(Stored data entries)
- Opening Delimiter -

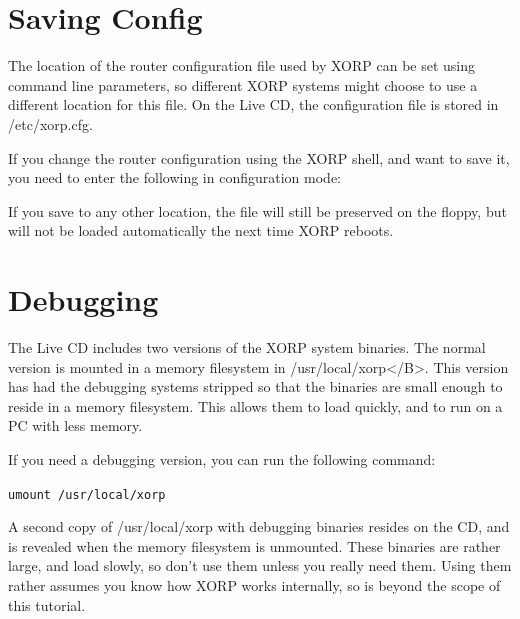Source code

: \section{Saving Config}

The location of the router configuration file used by XORP can be set
using command line parameters, so different XORP systems might choose
to use a different location for this file.  On the Live CD, the
configuration file is stored in {\stt /etc/xorp.cfg}.

If you change the router configuration using the XORP shell, and want
to save it, you need to enter the following in configuration mode:

\vspace{0.1in}
\noindent{}
\vspace{0.1in}

If you save to any other location, the file will still be preserved on
the floppy, but will not be loaded automatically the next time XORP reboots.

\section{Debugging}

The Live CD includes two versions of the XORP system binaries.  The
normal version is mounted in a memory filesystem in
{\stt /usr/local/xorp</B>}.  This version has had the debugging systems
stripped so that the binaries are small enough to reside in a memory
filesystem.  This allows them to load quickly, and to run on a PC with
less memory.

If you need a debugging version, you can run the following command:

{\tt umount /usr/local/xorp}

A second copy of {\stt /usr/local/xorp} with debugging
binaries resides on the CD, and is revealed when the memory filesystem
is unmounted.  These binaries are rather large, and load slowly, so
don't use them unless you really need them.  Using them rather assumes
you know how XORP works internally, so is beyond the scope of this
tutorial.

- Closing Delimiter -

**TASK BRIEF**
Your task is to count the lines of the records that contain "will". Answer with only that number.

**RESULT**
2